When we ask how the lunar evolves, our waiter explained that the ingredients change with the stations. Before coming to Los Angeles, the chefs had added guava, apples and pears.

Excited, I asked: “What will you add while you are in Los Angeles?”

The waiter smiled. “We have no plans to add anything.”

But I wanted them to do it. I wanted angels to give the Topo something in return: a gesture of reciprocity. When my family visits from Mexico, they bring raw cheeses, dry shrimp, Artesenal Sweet bread, Art of accounts made by Huichol.

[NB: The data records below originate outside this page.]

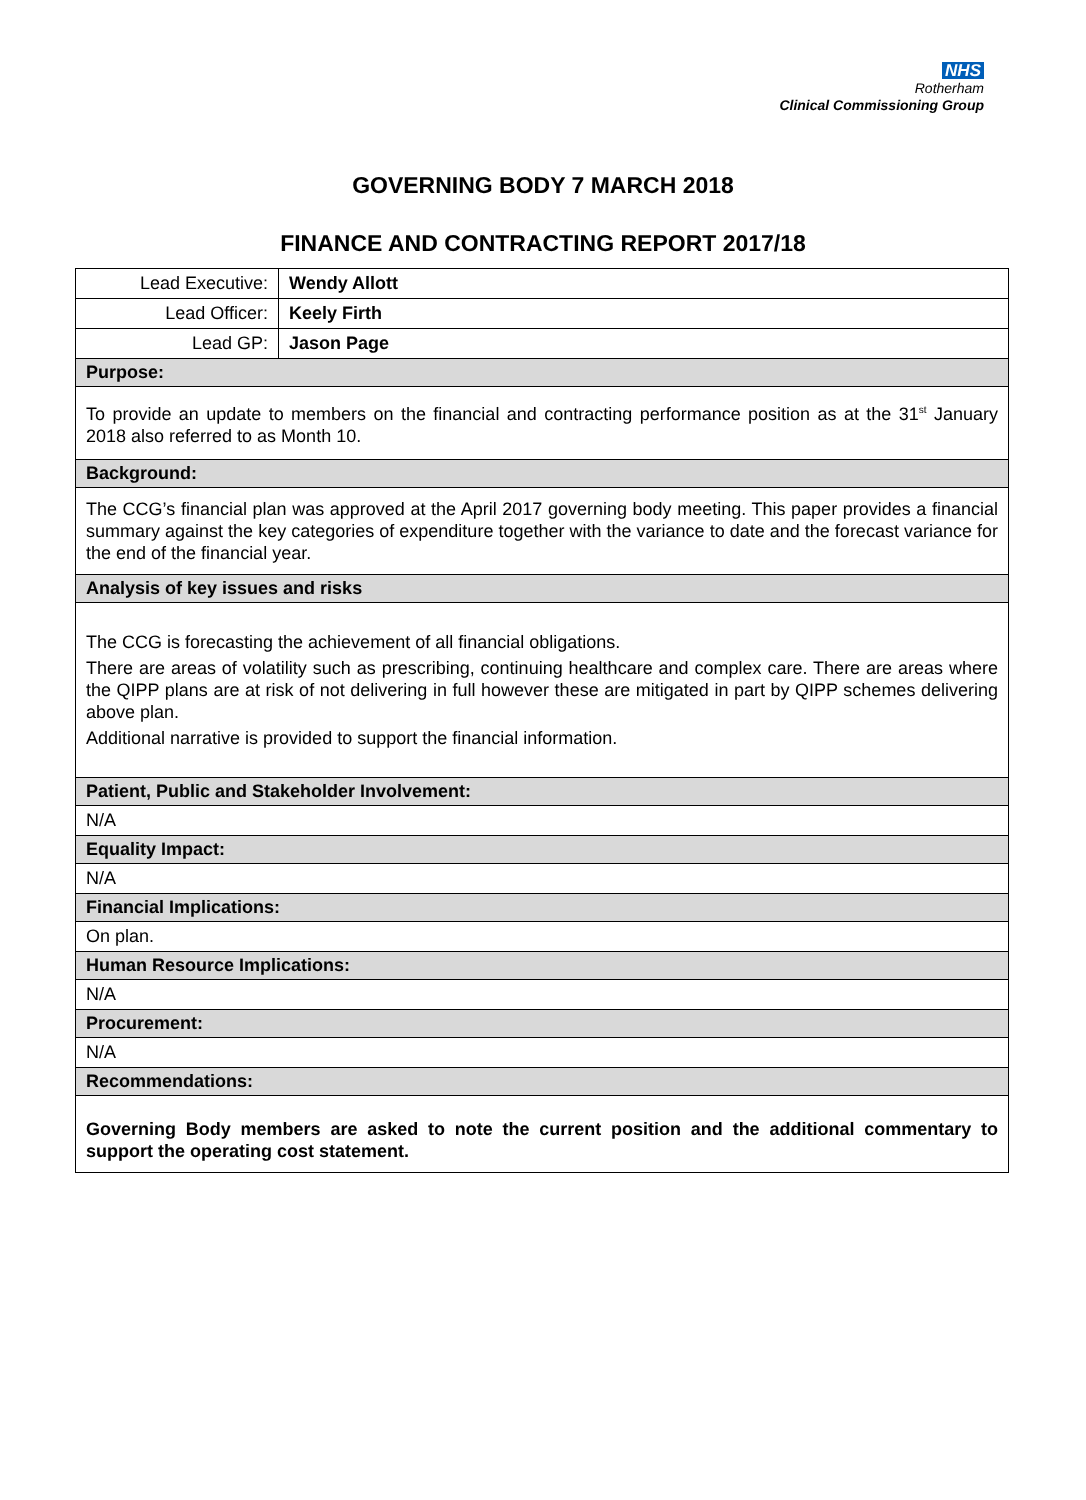NHS
Rotherham
Clinical Commissioning Group
GOVERNING BODY 7 MARCH 2018
FINANCE AND CONTRACTING REPORT 2017/18
| Lead Executive: | Wendy Allott |
| Lead Officer: | Keely Firth |
| Lead GP: | Jason Page |
| Purpose: | |
| To provide an update to members on the financial and contracting performance position as at the 31<sup>st</sup> January 2018 also referred to as Month 10. | |
| Background: | |
| The CCG’s financial plan was approved at the April 2017 governing body meeting. This paper provides a financial summary against the key categories of expenditure together with the variance to date and the forecast variance for the end of the financial year. | |
| Analysis of key issues and risks | |
| The CCG is forecasting the achievement of all financial obligations. There are areas of volatility such as prescribing, continuing healthcare and complex care. There are areas where the QIPP plans are at risk of not delivering in full however these are mitigated in part by QIPP schemes delivering above plan. Additional narrative is provided to support the financial information. | |
| Patient, Public and Stakeholder Involvement: | |
| N/A | |
| Equality Impact: | |
| N/A | |
| Financial Implications: | |
| On plan. | |
| Human Resource Implications: | |
| N/A | |
| Procurement: | |
| N/A | |
| Recommendations: | |
| Governing Body members are asked to note the current position and the additional commentary to support the operating cost statement. | |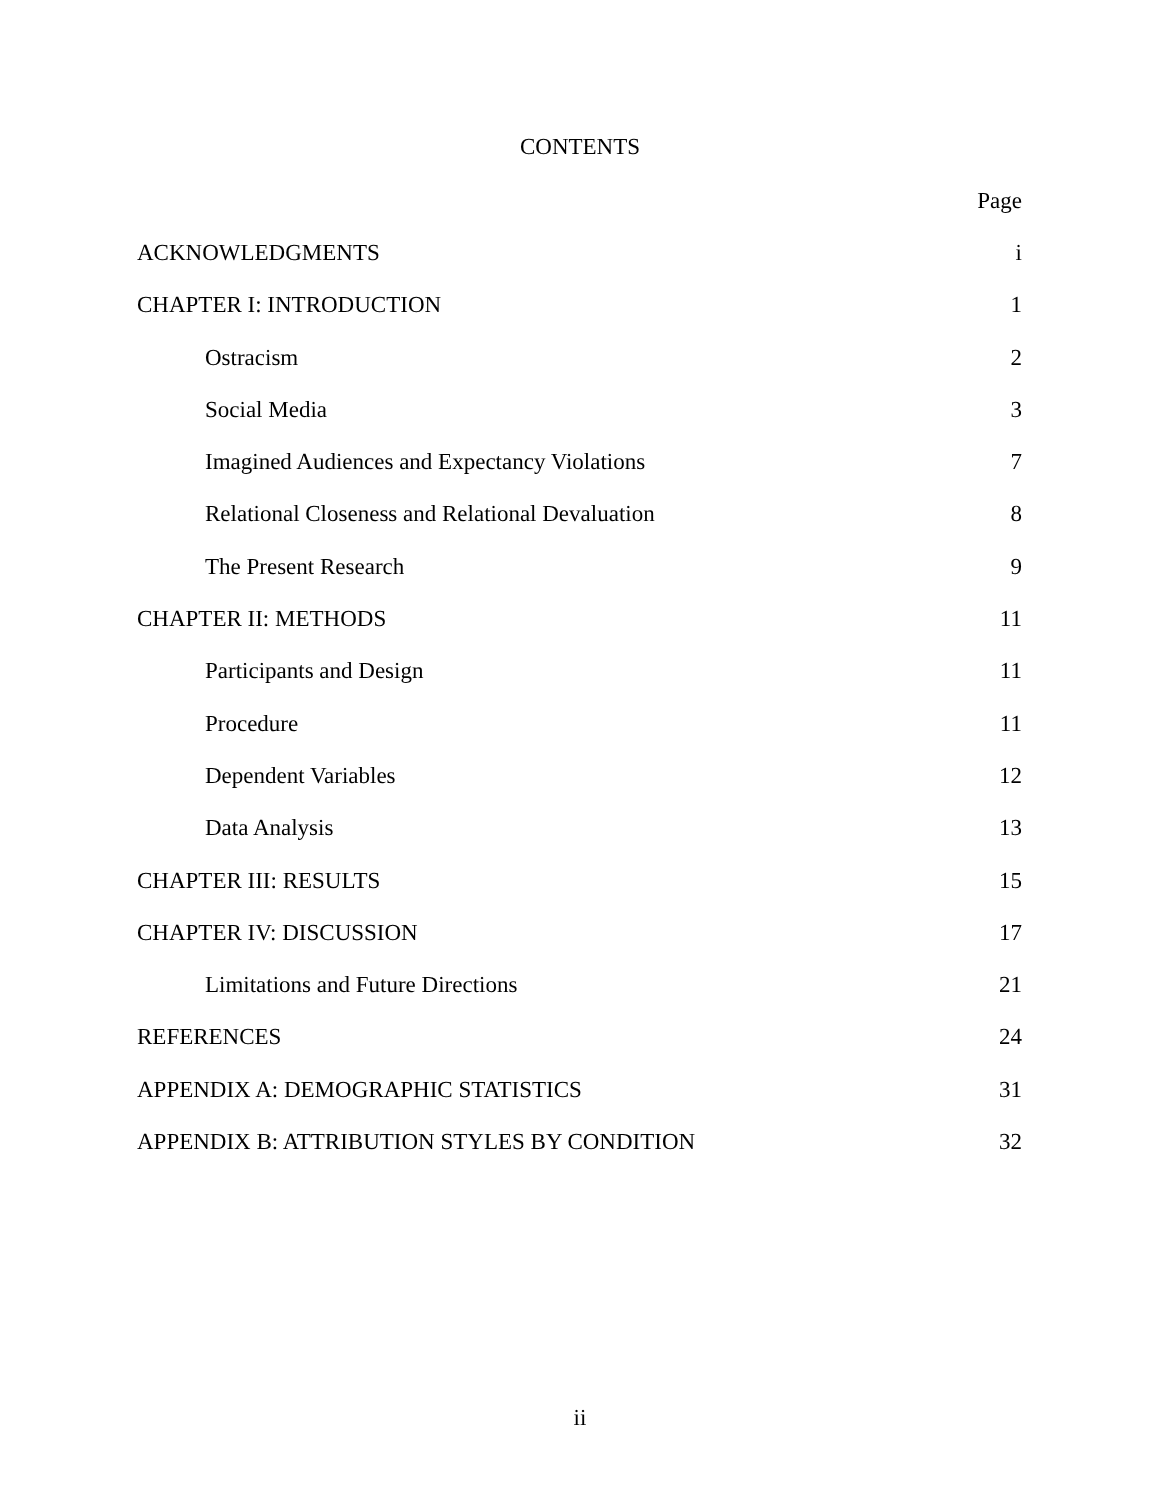CONTENTS
Page
ACKNOWLEDGMENTS i
CHAPTER I: INTRODUCTION 1
Ostracism 2
Social Media 3
Imagined Audiences and Expectancy Violations 7
Relational Closeness and Relational Devaluation 8
The Present Research 9
CHAPTER II: METHODS 11
Participants and Design 11
Procedure 11
Dependent Variables 12
Data Analysis 13
CHAPTER III: RESULTS 15
CHAPTER IV: DISCUSSION 17
Limitations and Future Directions 21
REFERENCES 24
APPENDIX A: DEMOGRAPHIC STATISTICS 31
APPENDIX B: ATTRIBUTION STYLES BY CONDITION 32
ii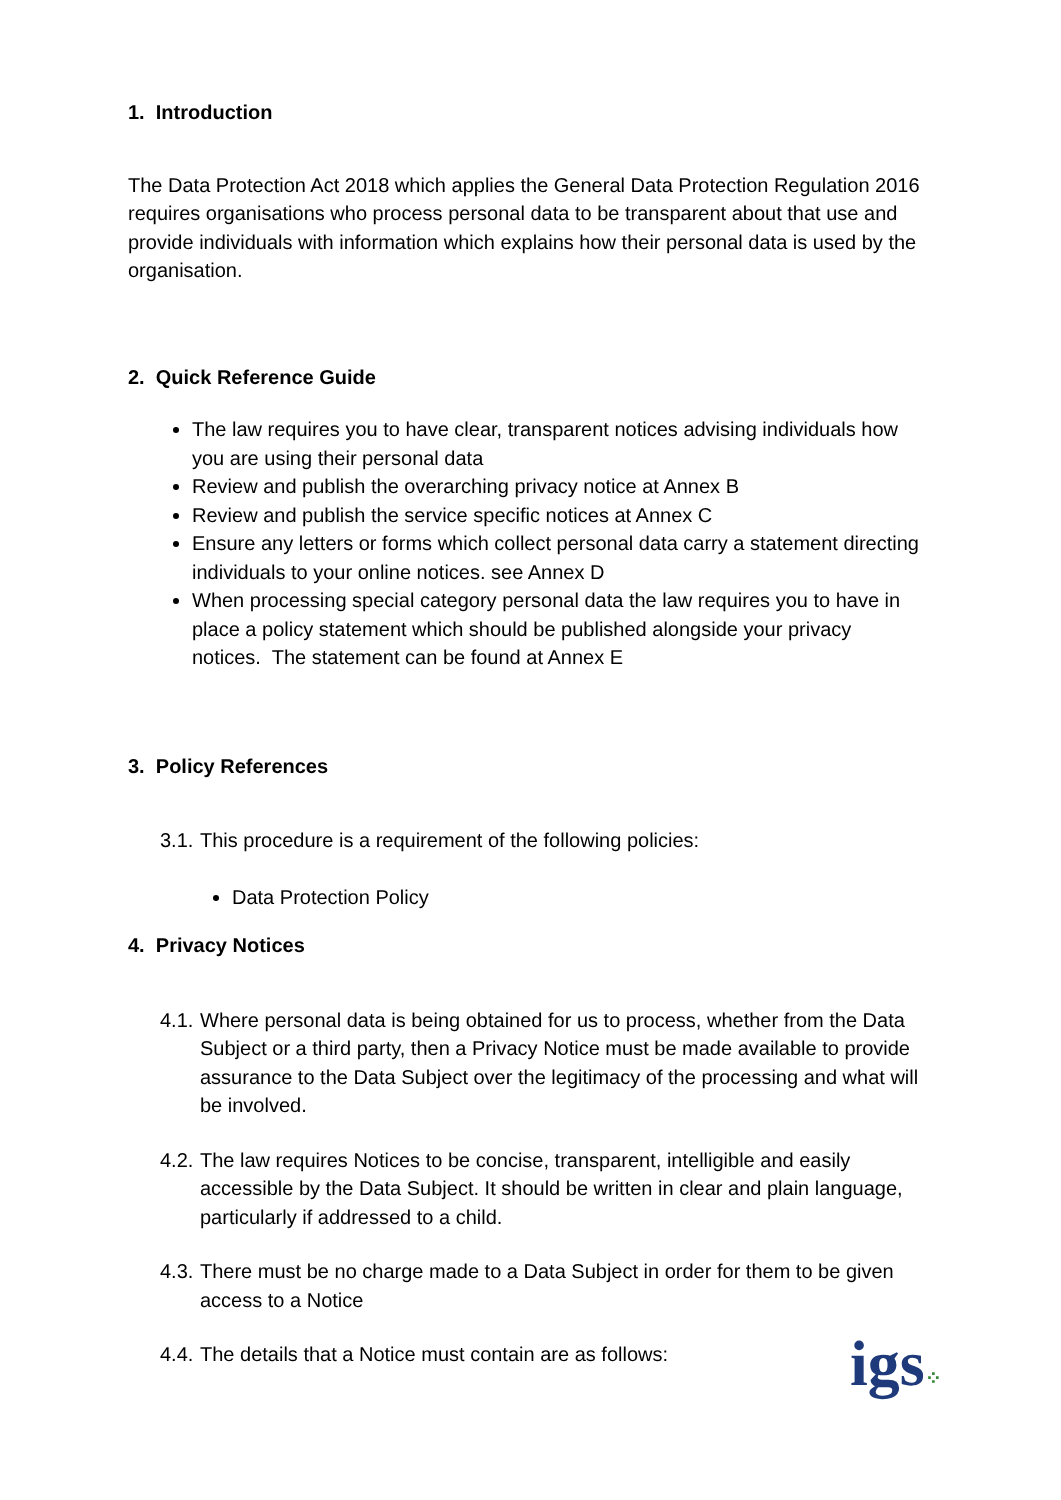1. Introduction
The Data Protection Act 2018 which applies the General Data Protection Regulation 2016 requires organisations who process personal data to be transparent about that use and provide individuals with information which explains how their personal data is used by the organisation.
2. Quick Reference Guide
The law requires you to have clear, transparent notices advising individuals how you are using their personal data
Review and publish the overarching privacy notice at Annex B
Review and publish the service specific notices at Annex C
Ensure any letters or forms which collect personal data carry a statement directing individuals to your online notices. see Annex D
When processing special category personal data the law requires you to have in place a policy statement which should be published alongside your privacy notices. The statement can be found at Annex E
3. Policy References
3.1.
This procedure is a requirement of the following policies:
Data Protection Policy
4. Privacy Notices
4.1.
Where personal data is being obtained for us to process, whether from the Data Subject or a third party, then a Privacy Notice must be made available to provide assurance to the Data Subject over the legitimacy of the processing and what will be involved.
4.2.
The law requires Notices to be concise, transparent, intelligible and easily accessible by the Data Subject. It should be written in clear and plain language, particularly if addressed to a child.
4.3.
There must be no charge made to a Data Subject in order for them to be given access to a Notice
4.4.
The details that a Notice must contain are as follows:
igs⁘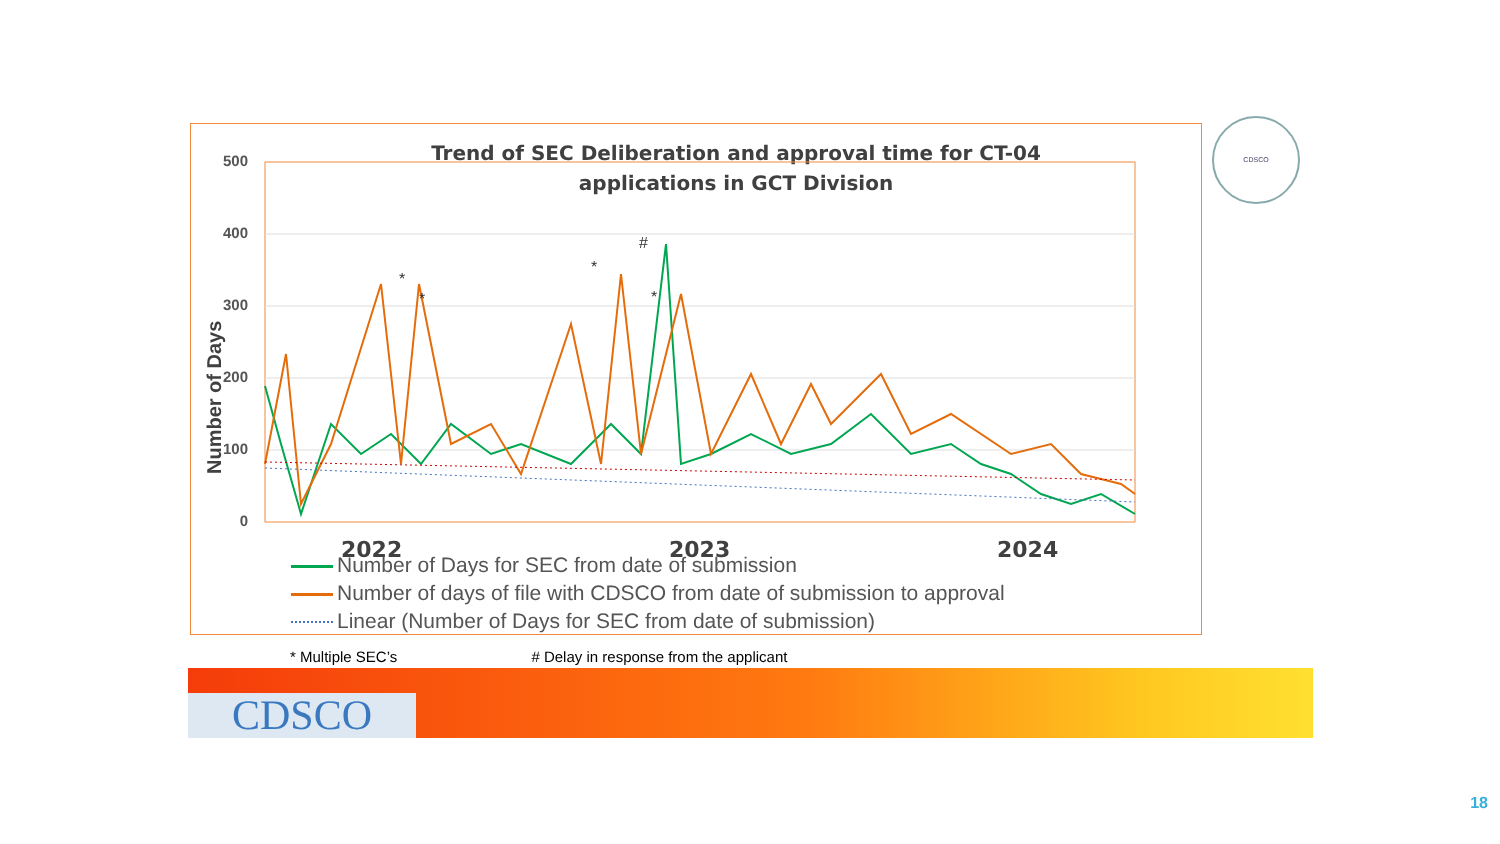Trend of SEC Deliberation and approval time for CT-04
applications in GCT Division
500
400
300
200
100
0
Number of Days
*
*
*
#
*
2022
2023
2024
Number of Days for SEC from date of submission
Number of days of file with CDSCO from date of submission to approval
Linear (Number of Days for SEC from date of submission)
CDSCO
* Multiple SEC’s # Delay in response from the applicant
CDSCO
18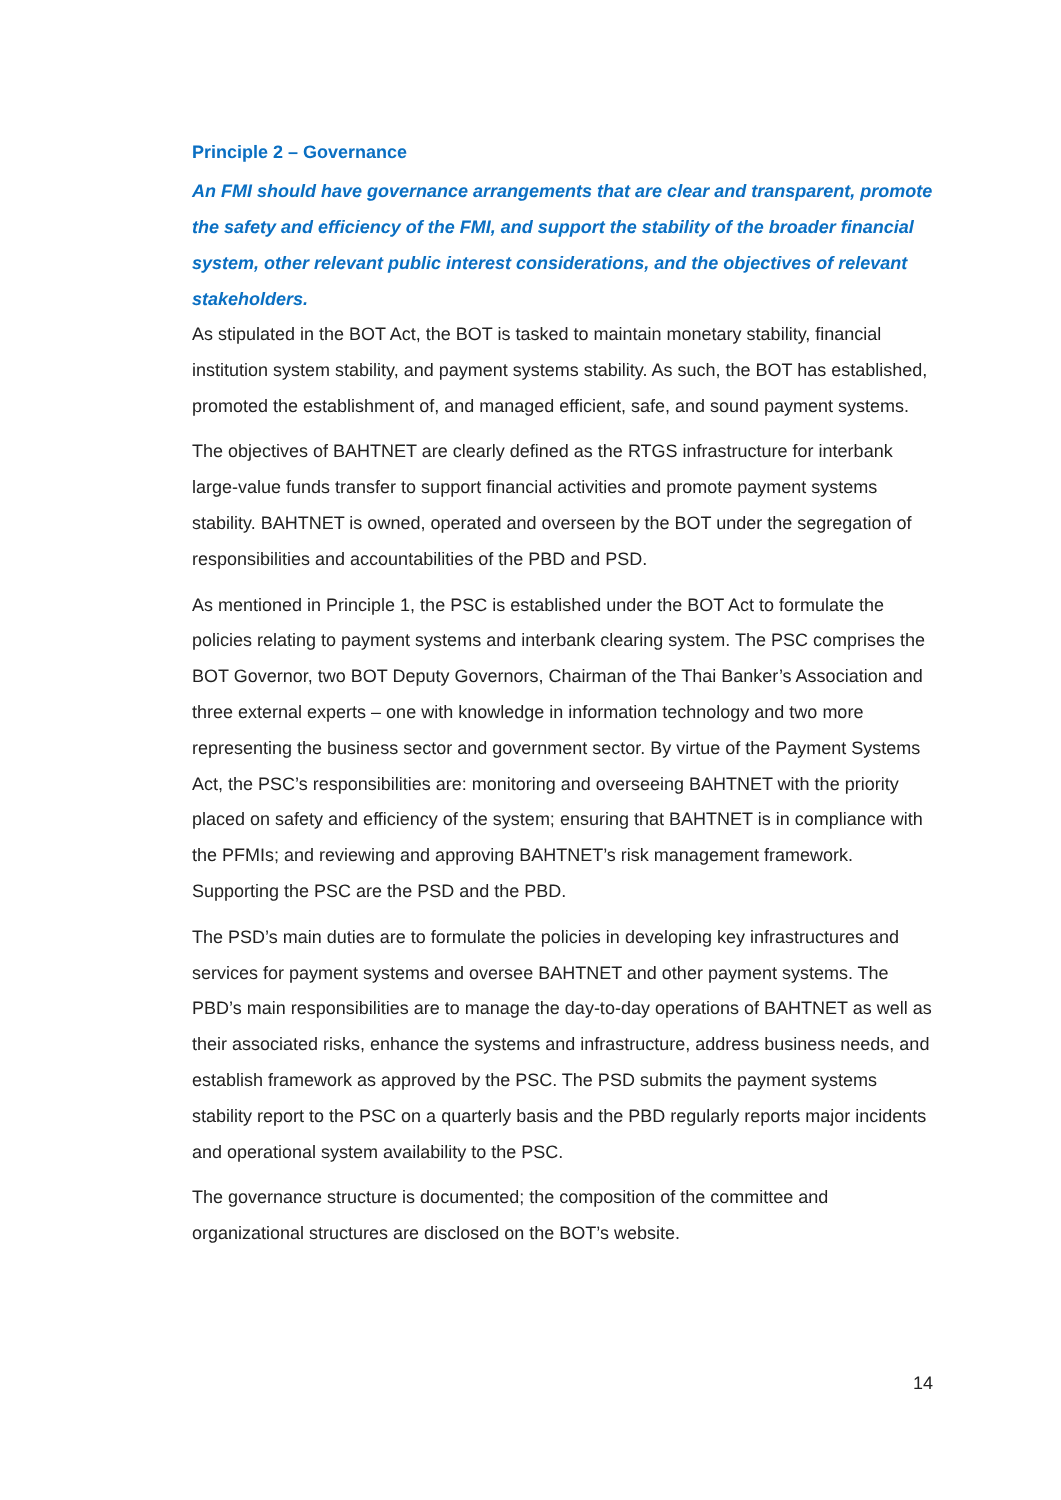Principle 2 – Governance
An FMI should have governance arrangements that are clear and transparent, promote the safety and efficiency of the FMI, and support the stability of the broader financial system, other relevant public interest considerations, and the objectives of relevant stakeholders.
As stipulated in the BOT Act, the BOT is tasked to maintain monetary stability, financial institution system stability, and payment systems stability. As such, the BOT has established, promoted the establishment of, and managed efficient, safe, and sound payment systems.
The objectives of BAHTNET are clearly defined as the RTGS infrastructure for interbank large-value funds transfer to support financial activities and promote payment systems stability. BAHTNET is owned, operated and overseen by the BOT under the segregation of responsibilities and accountabilities of the PBD and PSD.
As mentioned in Principle 1, the PSC is established under the BOT Act to formulate the policies relating to payment systems and interbank clearing system. The PSC comprises the BOT Governor, two BOT Deputy Governors, Chairman of the Thai Banker’s Association and three external experts – one with knowledge in information technology and two more representing the business sector and government sector. By virtue of the Payment Systems Act, the PSC’s responsibilities are: monitoring and overseeing BAHTNET with the priority placed on safety and efficiency of the system; ensuring that BAHTNET is in compliance with the PFMIs; and reviewing and approving BAHTNET’s risk management framework. Supporting the PSC are the PSD and the PBD.
The PSD’s main duties are to formulate the policies in developing key infrastructures and services for payment systems and oversee BAHTNET and other payment systems. The PBD’s main responsibilities are to manage the day-to-day operations of BAHTNET as well as their associated risks, enhance the systems and infrastructure, address business needs, and establish framework as approved by the PSC. The PSD submits the payment systems stability report to the PSC on a quarterly basis and the PBD regularly reports major incidents and operational system availability to the PSC.
The governance structure is documented; the composition of the committee and organizational structures are disclosed on the BOT’s website.
14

We reommors with the SEE candies boxes, Dodger Gear, Sock-off design pastes from the alleys.

Could not chefs recover something? A flavor? A symbol? Something to mark that they were not only visitors, but family Returning to the ancestral ground here in Los Angeles, a city that was once part of Mexico?

I thought about the locates in season, sweet and floral, which grew in rear courtyards in Los Angeles, so delicate that they cannot be sold in the markets. They would have the perfect local accent. I thought about the sour cherry juice of a georgian mass ball house in Glendale, its acidity would add a contrast to the depth of the mole. I thought of David Masumoto, the American Japanese farmer in the Central Valley whose family was imprisoned during World War II but whose peaches still bloom.

Then I remembered the orange flowers, flourishing in Huntington in San Marino. I am writing a book about the gardens of Huntington, and I know that these trees once had fruits collected and full of Mexican workers, 100 years ago. The Topo Pujol, I realized, could contain a memory, just as those trees do. The oranges and mole Mother – They would form a kind of culinary Latinity, A genealogical and territorial fusion through food.

I turned to the waiter and said: “Please carry our oranges with you. They are a link through miles, generations. They belong to your mole.”

He promised to transmit the message to the chefs.

He had come to try a legendary dish, to be sure. But in the taste, I was surprised how precarious everything feels at this time. I found myself yearning to convey how deeply the Mexican and the American are still connected, people with people, people to peopleNo matter what the government says in Washington.

Each mole carries a story, even if you don't win Michelin stars. History knows about a living and evolving story. And I want that story to shine.

Natalia Molina is a professor of American studies and ethnicities at the USC. His last book is “A place in the Nayarit: how a Mexican restaurant fed a community.”